EXERCISE PASSAGE |
-- Opening Marker --

Hillary Clinton’s observation to a private meeting of financial backers that the majority of her opponent’s supporters are “a basket of deplorables” triggered a tsunami of commentary. Some admonished her; others defended her. Still others advised her to move beyond Trump and lay out a positive vision for the country. And a few to their credit, New York Times opinion writer Charles Blow being one, made mention of the rest of her remarks in which she spoke of the “other basket” of Trump supporters in complex and nuanced ways.
I should elaborate on Blow’s observation, and perhaps I will later, but in this post I will do what others did: focus on the term, “basket of deplorables,” but from a slightly different angle.
The political constituency that catapulted Trump to the top of the Republican Party heap didn’t materialize overnight, nor is it the product of mainly economic distress. There are, after all, a lot white working people who are unhappy with the slow, uneven, and unequally shared economic recovery that don’t show up at Trump rallies or sign on to his politics.

-- Closing Marker --

RECORD EXTRACTS |

-- Opening Marker --

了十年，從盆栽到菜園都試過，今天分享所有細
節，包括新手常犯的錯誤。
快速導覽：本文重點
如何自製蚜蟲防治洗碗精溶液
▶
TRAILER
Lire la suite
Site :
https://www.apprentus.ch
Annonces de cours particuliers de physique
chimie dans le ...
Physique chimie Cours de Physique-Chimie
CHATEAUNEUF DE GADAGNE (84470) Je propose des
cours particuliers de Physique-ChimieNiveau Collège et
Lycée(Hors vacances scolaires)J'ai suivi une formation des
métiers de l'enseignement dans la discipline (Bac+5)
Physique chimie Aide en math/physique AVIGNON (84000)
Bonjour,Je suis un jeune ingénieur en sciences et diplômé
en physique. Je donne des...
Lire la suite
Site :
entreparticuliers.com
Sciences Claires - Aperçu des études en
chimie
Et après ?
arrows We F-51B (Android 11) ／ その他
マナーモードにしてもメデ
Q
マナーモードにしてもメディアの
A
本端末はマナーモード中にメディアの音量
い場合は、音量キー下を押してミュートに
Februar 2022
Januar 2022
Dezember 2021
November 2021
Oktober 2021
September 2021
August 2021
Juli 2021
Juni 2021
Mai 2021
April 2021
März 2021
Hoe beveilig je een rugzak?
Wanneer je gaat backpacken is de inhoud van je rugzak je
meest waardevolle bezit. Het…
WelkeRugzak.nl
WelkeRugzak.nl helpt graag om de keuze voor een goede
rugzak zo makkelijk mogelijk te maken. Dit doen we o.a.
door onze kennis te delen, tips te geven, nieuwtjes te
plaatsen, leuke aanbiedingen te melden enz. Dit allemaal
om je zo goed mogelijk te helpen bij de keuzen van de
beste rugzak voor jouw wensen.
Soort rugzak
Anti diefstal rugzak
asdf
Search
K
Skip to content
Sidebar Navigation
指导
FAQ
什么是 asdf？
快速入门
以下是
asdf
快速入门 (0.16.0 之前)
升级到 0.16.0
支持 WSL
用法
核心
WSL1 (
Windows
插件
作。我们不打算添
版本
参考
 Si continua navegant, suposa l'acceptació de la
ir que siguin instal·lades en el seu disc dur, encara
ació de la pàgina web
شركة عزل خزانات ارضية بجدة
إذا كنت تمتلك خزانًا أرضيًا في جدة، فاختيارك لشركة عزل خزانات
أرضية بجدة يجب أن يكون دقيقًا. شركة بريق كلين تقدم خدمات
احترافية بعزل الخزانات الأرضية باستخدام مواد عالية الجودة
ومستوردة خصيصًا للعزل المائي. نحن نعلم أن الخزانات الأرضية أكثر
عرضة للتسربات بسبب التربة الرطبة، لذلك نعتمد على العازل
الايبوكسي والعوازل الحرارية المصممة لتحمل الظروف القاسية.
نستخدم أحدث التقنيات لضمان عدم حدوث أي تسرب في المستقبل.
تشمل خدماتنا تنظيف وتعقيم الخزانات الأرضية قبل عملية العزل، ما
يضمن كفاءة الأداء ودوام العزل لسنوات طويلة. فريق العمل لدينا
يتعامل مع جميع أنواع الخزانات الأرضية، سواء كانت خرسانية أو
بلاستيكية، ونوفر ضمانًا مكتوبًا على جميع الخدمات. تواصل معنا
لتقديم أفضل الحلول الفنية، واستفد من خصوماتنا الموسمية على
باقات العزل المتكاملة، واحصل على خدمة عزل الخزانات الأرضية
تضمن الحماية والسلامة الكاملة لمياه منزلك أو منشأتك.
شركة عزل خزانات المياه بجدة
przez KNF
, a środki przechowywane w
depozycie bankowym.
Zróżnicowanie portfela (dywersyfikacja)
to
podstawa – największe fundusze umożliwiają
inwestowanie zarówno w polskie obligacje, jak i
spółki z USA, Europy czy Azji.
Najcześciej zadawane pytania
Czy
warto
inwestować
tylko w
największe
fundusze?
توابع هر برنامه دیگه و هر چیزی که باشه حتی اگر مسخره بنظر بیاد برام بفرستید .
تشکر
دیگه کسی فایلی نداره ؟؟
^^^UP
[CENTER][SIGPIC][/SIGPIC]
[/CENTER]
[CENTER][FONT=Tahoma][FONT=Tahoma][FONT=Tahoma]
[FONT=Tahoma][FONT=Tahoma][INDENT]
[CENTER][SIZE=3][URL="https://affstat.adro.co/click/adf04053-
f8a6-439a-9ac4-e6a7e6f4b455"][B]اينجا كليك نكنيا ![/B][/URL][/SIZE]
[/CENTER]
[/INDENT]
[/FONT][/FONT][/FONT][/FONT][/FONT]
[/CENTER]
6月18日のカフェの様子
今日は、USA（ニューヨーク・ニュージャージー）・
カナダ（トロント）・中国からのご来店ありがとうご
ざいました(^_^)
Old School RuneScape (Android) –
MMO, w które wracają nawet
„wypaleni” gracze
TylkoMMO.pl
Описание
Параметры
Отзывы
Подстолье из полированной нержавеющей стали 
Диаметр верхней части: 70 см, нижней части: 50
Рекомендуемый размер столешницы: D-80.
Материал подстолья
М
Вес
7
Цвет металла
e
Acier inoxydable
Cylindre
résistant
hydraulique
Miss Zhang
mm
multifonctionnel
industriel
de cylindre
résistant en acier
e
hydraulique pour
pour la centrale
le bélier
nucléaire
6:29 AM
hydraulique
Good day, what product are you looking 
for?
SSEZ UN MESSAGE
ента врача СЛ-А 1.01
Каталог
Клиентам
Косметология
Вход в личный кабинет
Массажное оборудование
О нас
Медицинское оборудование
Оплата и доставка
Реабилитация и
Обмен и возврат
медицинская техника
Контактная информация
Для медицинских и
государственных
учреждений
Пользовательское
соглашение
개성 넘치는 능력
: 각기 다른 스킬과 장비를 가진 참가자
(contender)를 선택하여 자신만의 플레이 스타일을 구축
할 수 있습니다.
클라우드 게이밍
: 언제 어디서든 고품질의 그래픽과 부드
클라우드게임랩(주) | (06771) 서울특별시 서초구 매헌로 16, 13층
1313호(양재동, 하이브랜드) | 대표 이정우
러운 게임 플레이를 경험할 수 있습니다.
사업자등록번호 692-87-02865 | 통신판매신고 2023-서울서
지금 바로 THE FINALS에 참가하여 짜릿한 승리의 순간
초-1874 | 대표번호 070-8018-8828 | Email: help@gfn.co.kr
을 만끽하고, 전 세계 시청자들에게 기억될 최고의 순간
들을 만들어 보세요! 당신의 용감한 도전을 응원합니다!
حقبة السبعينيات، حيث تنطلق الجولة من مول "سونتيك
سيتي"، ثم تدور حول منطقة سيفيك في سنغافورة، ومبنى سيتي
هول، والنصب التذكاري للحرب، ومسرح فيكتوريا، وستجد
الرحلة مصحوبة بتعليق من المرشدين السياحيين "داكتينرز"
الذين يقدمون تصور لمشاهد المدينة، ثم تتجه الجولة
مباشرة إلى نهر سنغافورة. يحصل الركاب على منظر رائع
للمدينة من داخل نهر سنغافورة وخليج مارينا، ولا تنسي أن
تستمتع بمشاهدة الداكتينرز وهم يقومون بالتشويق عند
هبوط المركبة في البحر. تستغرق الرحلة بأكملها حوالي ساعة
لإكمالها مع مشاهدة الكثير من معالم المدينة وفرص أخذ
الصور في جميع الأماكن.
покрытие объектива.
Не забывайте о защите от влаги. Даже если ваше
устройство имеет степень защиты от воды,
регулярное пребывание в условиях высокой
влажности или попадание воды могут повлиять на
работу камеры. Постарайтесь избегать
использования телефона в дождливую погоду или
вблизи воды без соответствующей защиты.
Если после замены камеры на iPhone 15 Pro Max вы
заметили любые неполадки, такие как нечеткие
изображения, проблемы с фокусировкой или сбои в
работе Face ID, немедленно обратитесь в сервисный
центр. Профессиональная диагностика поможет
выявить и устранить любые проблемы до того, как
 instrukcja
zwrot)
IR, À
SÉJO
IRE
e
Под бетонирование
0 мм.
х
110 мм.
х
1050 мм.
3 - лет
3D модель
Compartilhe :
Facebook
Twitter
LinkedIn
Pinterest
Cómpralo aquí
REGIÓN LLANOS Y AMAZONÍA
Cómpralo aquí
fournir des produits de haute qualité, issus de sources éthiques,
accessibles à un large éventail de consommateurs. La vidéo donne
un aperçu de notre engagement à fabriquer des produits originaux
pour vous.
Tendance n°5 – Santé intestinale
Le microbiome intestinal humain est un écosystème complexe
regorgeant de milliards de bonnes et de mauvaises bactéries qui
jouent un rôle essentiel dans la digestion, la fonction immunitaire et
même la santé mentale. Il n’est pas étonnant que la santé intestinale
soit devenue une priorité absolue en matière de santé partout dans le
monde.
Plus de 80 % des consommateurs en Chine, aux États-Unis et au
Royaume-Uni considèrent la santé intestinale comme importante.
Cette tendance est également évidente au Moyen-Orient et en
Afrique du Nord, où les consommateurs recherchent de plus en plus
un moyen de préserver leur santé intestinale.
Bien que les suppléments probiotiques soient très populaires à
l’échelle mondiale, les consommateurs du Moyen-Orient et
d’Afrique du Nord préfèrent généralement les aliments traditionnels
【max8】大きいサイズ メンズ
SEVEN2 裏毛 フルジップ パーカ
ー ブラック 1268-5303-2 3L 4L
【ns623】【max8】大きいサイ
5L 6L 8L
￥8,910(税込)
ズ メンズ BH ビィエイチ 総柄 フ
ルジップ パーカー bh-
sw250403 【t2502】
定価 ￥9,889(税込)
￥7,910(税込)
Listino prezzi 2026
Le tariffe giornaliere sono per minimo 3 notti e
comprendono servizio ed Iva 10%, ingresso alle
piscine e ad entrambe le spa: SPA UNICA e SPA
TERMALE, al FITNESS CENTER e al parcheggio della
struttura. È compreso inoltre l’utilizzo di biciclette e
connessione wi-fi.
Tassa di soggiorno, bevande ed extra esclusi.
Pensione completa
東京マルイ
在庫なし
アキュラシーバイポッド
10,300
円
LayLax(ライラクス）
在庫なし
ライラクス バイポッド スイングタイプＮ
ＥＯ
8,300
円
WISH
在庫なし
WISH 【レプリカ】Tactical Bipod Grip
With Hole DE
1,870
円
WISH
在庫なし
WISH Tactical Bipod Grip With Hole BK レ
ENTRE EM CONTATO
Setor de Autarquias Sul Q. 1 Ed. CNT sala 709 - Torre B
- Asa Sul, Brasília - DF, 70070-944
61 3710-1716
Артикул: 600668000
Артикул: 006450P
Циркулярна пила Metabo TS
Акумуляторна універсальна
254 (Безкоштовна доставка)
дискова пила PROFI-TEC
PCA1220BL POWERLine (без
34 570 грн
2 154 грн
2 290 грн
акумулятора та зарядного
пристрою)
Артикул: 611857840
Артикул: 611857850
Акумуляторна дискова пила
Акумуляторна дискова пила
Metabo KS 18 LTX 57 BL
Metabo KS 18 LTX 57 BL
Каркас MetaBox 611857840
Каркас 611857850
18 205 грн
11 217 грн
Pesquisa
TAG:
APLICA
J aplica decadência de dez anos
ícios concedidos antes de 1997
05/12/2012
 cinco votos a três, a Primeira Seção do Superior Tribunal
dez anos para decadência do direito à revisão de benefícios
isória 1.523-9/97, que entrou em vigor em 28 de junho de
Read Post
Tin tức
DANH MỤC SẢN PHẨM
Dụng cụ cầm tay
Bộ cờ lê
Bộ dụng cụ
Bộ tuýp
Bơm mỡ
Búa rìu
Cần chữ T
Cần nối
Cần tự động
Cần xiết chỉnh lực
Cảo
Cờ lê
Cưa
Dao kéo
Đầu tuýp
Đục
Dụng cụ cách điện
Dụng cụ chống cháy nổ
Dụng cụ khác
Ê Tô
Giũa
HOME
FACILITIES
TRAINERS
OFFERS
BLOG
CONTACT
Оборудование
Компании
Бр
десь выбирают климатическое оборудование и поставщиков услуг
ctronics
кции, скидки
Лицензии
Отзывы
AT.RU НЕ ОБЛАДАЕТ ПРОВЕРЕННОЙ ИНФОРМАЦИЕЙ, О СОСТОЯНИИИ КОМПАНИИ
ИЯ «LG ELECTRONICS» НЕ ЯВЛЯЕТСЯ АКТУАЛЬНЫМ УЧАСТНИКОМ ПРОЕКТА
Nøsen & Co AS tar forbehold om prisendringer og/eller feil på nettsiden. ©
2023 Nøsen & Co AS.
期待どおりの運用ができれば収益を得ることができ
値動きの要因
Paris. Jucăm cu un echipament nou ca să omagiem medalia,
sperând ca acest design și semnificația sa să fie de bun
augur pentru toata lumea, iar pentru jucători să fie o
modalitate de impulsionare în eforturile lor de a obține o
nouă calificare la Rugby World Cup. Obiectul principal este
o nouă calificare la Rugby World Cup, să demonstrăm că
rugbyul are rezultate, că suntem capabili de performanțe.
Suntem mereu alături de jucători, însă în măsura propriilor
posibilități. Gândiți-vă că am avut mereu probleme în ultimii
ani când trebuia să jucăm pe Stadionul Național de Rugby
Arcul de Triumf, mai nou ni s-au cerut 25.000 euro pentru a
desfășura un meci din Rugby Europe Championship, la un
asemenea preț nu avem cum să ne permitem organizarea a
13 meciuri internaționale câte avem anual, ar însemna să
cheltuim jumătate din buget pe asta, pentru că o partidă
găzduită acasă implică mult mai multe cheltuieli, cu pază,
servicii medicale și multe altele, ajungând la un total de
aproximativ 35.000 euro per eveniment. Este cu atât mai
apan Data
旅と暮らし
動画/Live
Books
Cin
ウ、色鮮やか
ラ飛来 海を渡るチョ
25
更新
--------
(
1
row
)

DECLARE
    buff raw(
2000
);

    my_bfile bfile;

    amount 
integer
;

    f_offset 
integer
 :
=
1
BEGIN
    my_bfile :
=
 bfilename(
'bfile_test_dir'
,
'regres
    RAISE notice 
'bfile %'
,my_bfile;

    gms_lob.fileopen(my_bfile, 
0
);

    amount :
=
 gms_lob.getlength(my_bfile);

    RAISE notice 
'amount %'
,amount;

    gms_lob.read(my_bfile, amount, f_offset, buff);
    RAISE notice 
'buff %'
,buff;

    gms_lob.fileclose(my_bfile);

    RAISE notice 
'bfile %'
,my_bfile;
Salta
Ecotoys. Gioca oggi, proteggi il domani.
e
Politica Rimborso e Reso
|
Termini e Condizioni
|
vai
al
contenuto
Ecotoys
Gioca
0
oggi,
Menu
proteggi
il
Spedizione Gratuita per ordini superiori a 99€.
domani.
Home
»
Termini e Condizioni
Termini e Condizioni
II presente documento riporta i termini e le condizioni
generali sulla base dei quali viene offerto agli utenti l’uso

-- Closing Marker --

COMPLETE THE FOLLOWING |
1) Decide whether each statement below agrees with the passage on the "basket of deplorables" remark. Answer yes or no for each, and quote the words of the passage that decide it.
(a) Charles Blow mentioned more of Clinton's remarks than the "basket of deplorables" phrase alone.
(b) The writer holds that Trump's political constituency is mainly the product of economic distress.
(c) Clinton made the remark at a public rally.
2) Reproduce word for word the stretch of the passage on the "basket of deplorables" remark from "Hillary Clinton’s observation" through "slightly different angle.".

RESPONSES PER TASK |
1)
(a) Yes: "made mention of the rest of her remarks"
(b) No: "nor is it the product of mainly economic distress"
(c) No: "a private meeting of financial backers"

2)
Hillary Clinton’s observation to a private meeting of financial backers that the majority of her opponent’s supporters are “a basket of deplorables” triggered a tsunami of commentary. Some admonished her; others defended her. Still others advised her to move beyond Trump and lay out a positive vision for the country. And a few to their credit, New York Times opinion writer Charles Blow being one, made mention of the rest of her remarks in which she spoke of the “other basket” of Trump supporters in complex and nuanced ways.
I should elaborate on Blow’s observation, and perhaps I will later, but in this post I will do what others did: focus on the term, “basket of deplorables,” but from a slightly different angle.